ROANOKE TIMES

                         Roanoke Times
                 Copyright (c) 1995, Landmark Communications, Inc.

DATE: WEDNESDAY, August 23, 1995                   TAG: 9508230056
SECTION: CURRENT                    PAGE: NRV-1   EDITION: NEW RIVER VALLEY 
SOURCE: ADRIANNE BEE STAFF WRITER
DATELINE: BLACKSBURG                                LENGTH: Medium


NEW CABOOSE TAKES UP RESIDENCE IN PARK

Earlier this year a Grinch-like arsonist with a heart three sizes too small burned down the beloved wooden caboose in Blacksburg Municipal Park.

But just as Christmas came back to Whoville, a new caboose has come to Blacksburg. And while the small and the tall may not be dancing about it holding hands, they seem glad to have it back just the same.

"Most don't even know the park's real name," says William Winfrey, director of Parks and Recreation in Blacksburg. "Everybody just calls it 'Caboose Park.'" After the caboose's demise, Winfrey received letters from disappointed children who "really missed the caboose and wanted to see another one."

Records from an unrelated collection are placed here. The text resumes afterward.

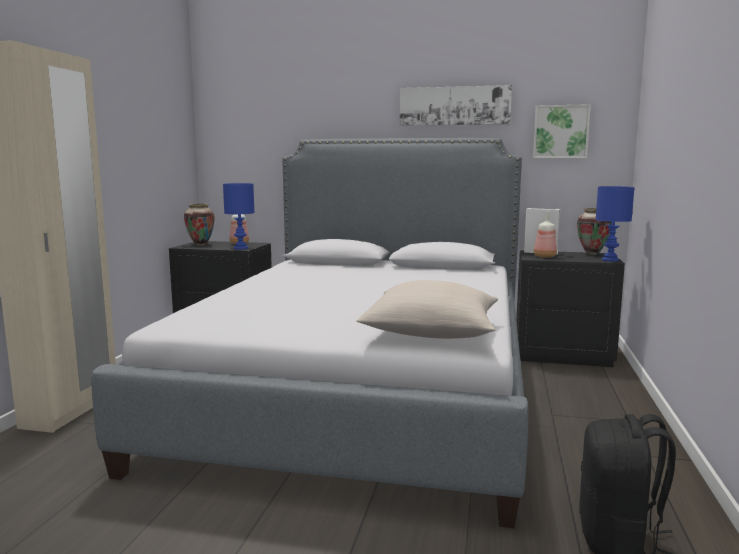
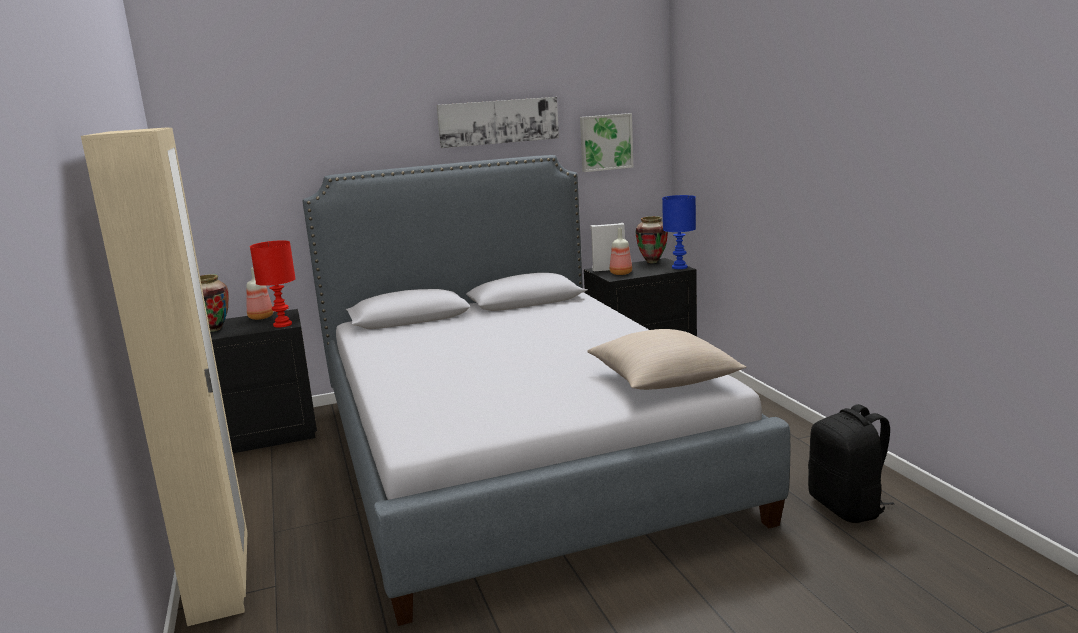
camera: 30 degrees left, 5 degrees up
(240, 248) = (282, 325): blue table lamp -> red table lamp

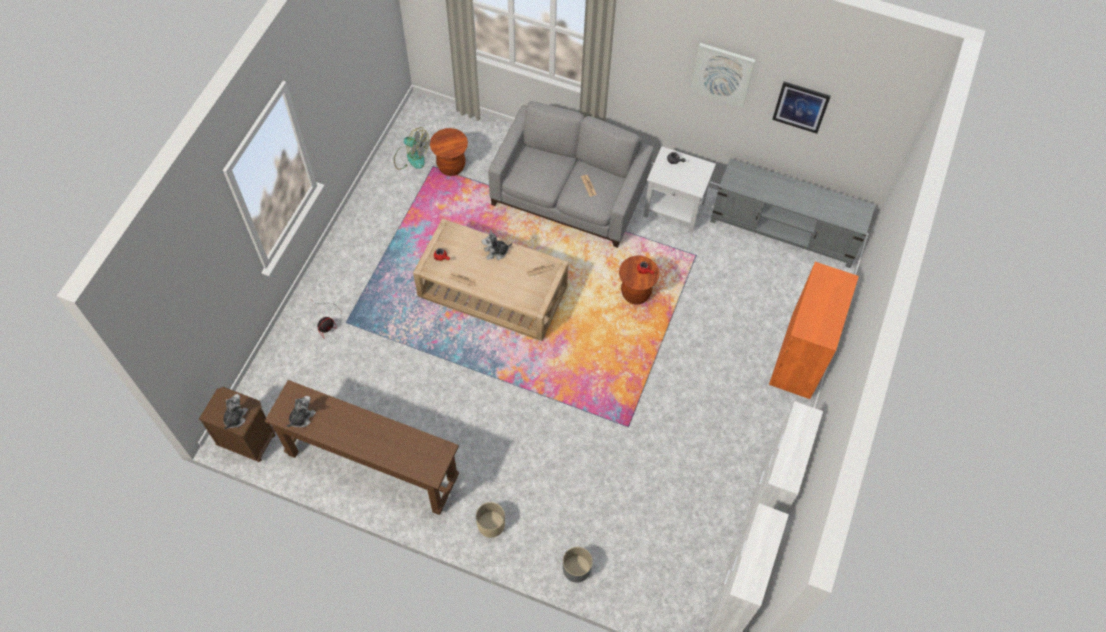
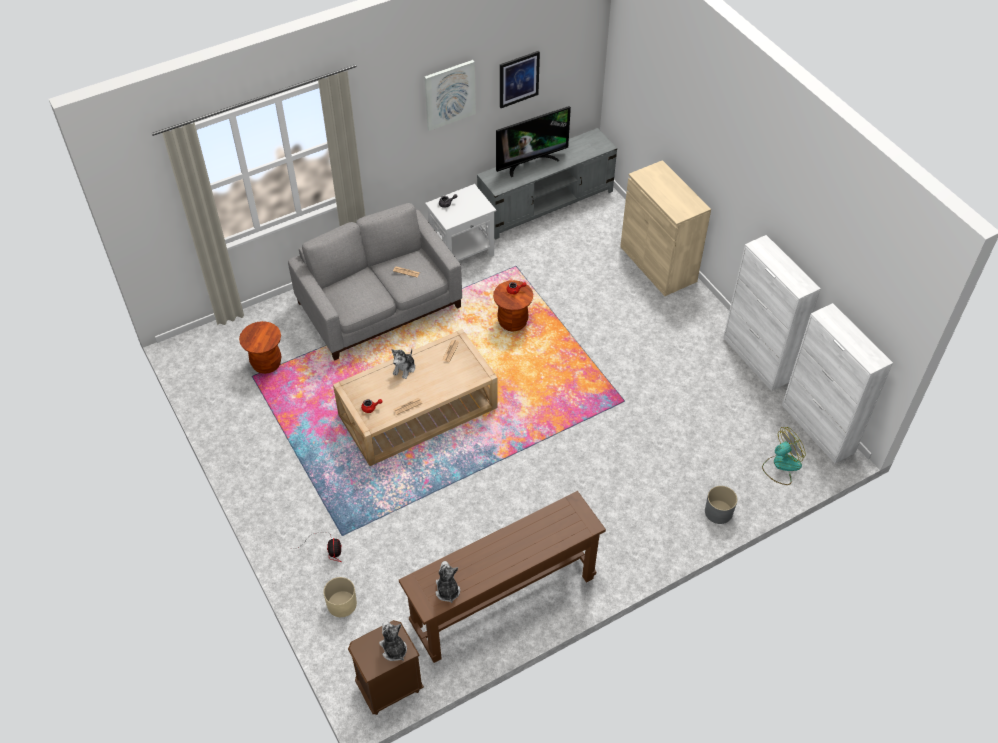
camera: 50 degrees left, 10 degrees down
(411, 157) = (225, 385): fan -> fan (781, 465)
(491, 524) = (632, 546): beige planter -> beige planter (342, 604)
(781, 185) = (530, 163): none -> television
(800, 356) = (658, 264): orange cabinet -> beige cabinet

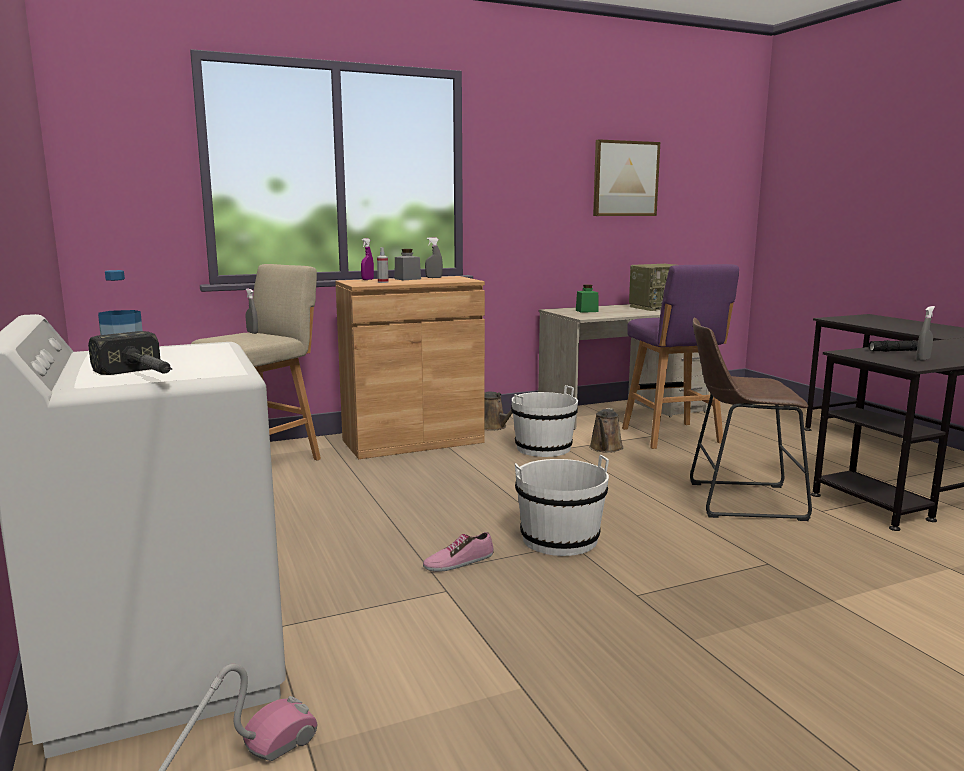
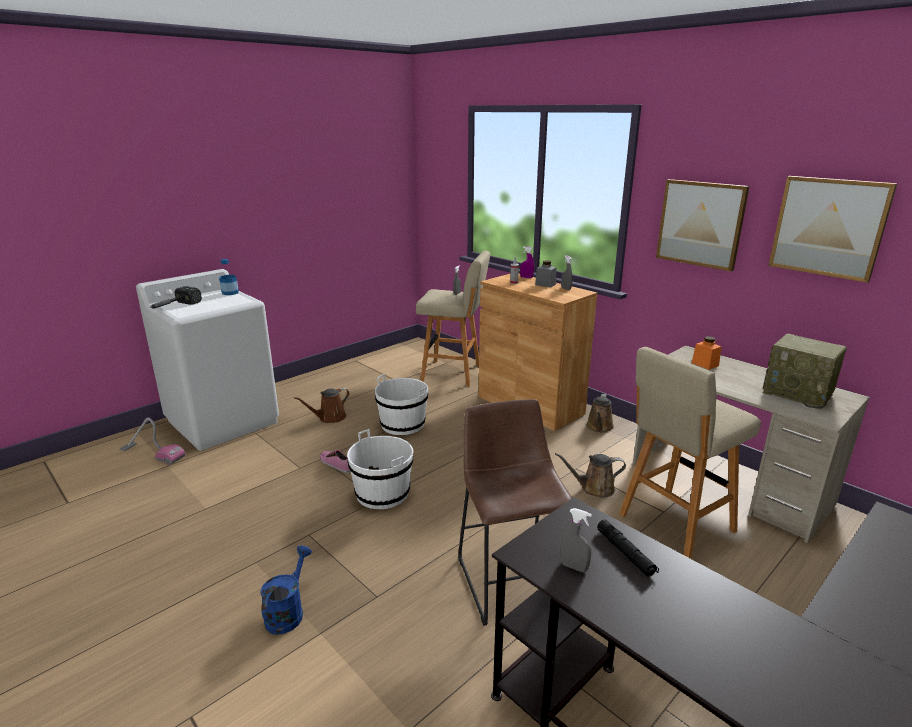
camera: 70 degrees right, 10 degrees up
(298, 555) = (330, 418): none -> brown watering can
(534, 188) = (700, 224): none -> picture
(543, 448) = (565, 458): white bucket -> white bucket (402, 424)
(587, 311) = (705, 364): green jar -> orange jar
(672, 436) = (674, 524): purple stool -> beige stool
(799, 619) = (287, 612): none -> blue watering can

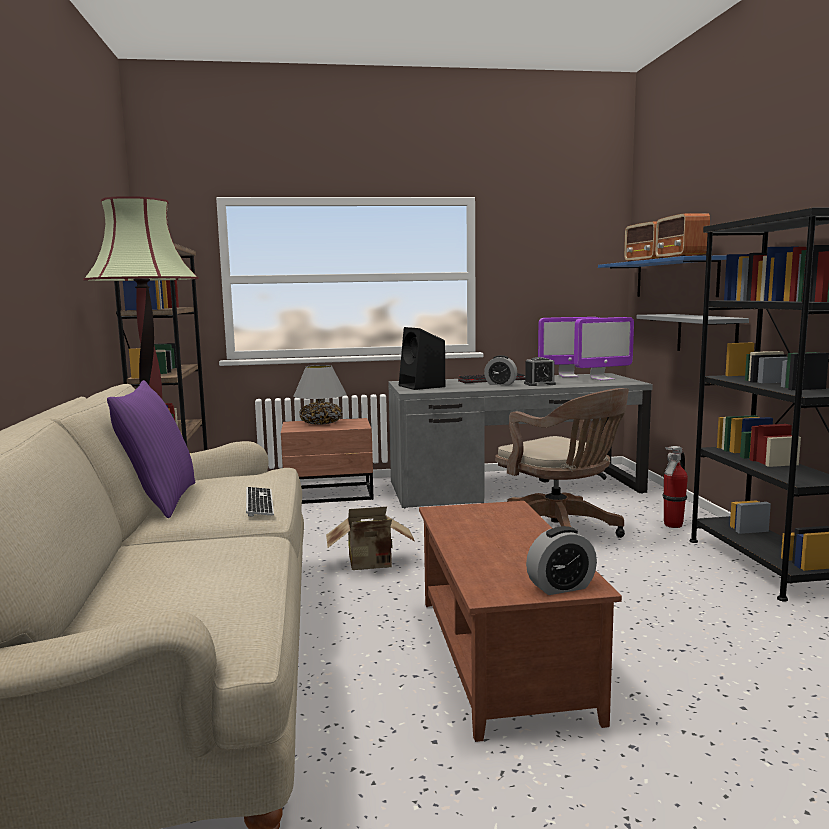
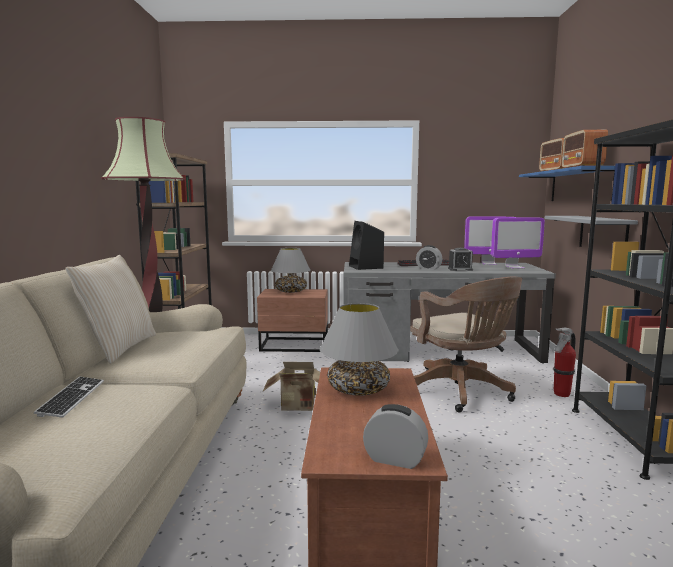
camera: 10 degrees right, 0 degrees up
(160, 501) = (119, 348): purple pillow -> beige pillow
(259, 503) = (185, 356): keyboard -> keyboard (72, 398)
(479, 526) = (358, 389): none -> grey table lamp
(561, 587) = (395, 459): alarm clock -> alarm clock turned 150 degrees counterclockwise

The caboose stood in the park from 1970 until its fiery death last spring. The new caboose, donated by Norfolk Southern Railway, arrived Tuesday and rolled into its new home amid the swings and see-saws. Apparently, the company sent one a while back, but Winfrey says "they lost the first one they sent."

"How do you lose a caboose?" the puzzled reporter inquires. "I have no idea," Winfrey answers.

"It's very important to the children," he says of the caboose.

Well, maybe most of the children. It hasn't fazed Daniel Lane, 9, too much. "I didn't worry about it," he says. "I just rode on the other rides ... and hoped they got another one."

"It's kinda historical," says Rusty Lane, 12, a student at Dublin Middle School who remembers the good old days of the first caboose that boasted slides and poles to climb on. "You don't see many old ones like this anymore."

Says Winfrey: "It's something that inspires their imagination."

"A lot of adults think it's neat," Rusty Lane says. Apparently so.

"I heard a great deal from the adults," Winfrey says. "Several volunteered to help repaint it or start a campaign to raise money to restore it."

But nothing could be done.

Hopefully the new caboose will not become a welfare case. "This one's metal," Winfrey says. "It won't burn." The deceased caboose was made of wood.

It all proves you can't keep a good train car down. Just as the little engine who could chugged up the tracks with a little confidence to fuel him, the Blacksburg caboose has emerged like a Phoenix from the flames so children can climb inside and play again.

"Are you guys glad to have the caboose back?" a group of children running in its direction are asked. "Uh-huh," says a blonde-haired girl looking at the ground. The rest nod their heads in agreement and then take off and disappear inside the new attraction.